Beginning with the line where "Locate the bollard with a point." occurs, set down each line of the records through the final one, exactly and without additions.

Collected data
---

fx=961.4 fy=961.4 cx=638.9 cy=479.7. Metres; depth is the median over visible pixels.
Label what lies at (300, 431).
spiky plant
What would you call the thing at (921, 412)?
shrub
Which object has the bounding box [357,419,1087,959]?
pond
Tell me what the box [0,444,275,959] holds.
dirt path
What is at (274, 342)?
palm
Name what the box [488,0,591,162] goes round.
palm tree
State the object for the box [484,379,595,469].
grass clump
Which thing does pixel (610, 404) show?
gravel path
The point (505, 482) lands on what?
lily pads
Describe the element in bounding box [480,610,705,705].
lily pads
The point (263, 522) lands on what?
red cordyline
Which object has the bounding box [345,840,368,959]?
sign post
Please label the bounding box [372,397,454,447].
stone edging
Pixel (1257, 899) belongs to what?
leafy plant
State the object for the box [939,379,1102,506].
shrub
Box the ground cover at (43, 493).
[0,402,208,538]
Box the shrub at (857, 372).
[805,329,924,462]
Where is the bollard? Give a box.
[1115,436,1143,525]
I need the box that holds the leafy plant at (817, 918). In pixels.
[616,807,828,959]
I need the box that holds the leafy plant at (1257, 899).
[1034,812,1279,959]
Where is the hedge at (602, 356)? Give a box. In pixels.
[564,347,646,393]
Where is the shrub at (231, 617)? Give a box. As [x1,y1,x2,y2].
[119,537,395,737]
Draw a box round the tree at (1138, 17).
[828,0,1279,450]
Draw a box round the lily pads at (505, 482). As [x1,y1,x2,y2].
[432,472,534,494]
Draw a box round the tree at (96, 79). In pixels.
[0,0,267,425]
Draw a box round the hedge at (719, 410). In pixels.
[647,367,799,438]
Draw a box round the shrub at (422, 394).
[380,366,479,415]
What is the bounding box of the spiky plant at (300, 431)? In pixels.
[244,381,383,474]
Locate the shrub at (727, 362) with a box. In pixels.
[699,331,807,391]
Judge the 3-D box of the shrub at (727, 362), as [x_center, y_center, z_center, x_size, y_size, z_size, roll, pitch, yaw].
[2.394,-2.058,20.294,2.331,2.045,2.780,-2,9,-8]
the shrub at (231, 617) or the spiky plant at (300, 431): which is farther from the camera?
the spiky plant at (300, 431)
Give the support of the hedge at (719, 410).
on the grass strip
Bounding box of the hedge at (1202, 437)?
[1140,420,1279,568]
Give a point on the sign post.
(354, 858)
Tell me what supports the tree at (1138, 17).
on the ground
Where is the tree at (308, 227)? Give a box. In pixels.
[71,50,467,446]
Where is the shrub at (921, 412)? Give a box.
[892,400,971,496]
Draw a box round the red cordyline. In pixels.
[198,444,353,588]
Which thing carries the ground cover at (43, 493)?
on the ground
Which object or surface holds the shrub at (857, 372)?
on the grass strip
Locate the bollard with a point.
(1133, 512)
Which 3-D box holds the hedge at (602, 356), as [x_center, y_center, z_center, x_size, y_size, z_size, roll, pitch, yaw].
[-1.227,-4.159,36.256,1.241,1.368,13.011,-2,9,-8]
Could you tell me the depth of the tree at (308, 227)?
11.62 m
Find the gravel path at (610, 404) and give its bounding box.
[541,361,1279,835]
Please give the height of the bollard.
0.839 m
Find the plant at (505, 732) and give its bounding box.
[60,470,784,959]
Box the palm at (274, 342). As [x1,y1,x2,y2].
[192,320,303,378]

---

**The completed task**
Locate the bollard with a point.
(1133, 512)
Which 3-D box holds the hedge at (602, 356), as [x_center, y_center, z_center, x_size, y_size, z_size, roll, pitch, yaw].
[-1.227,-4.159,36.256,1.241,1.368,13.011,-2,9,-8]
Could you tell me the depth of the tree at (308, 227)?
11.62 m
Find the gravel path at (610, 404) and give its bounding box.
[541,361,1279,835]
Please give the height of the bollard.
0.839 m
Find the plant at (505, 732) and give its bounding box.
[60,470,784,959]
Box the palm at (274, 342). As [x1,y1,x2,y2].
[192,320,303,378]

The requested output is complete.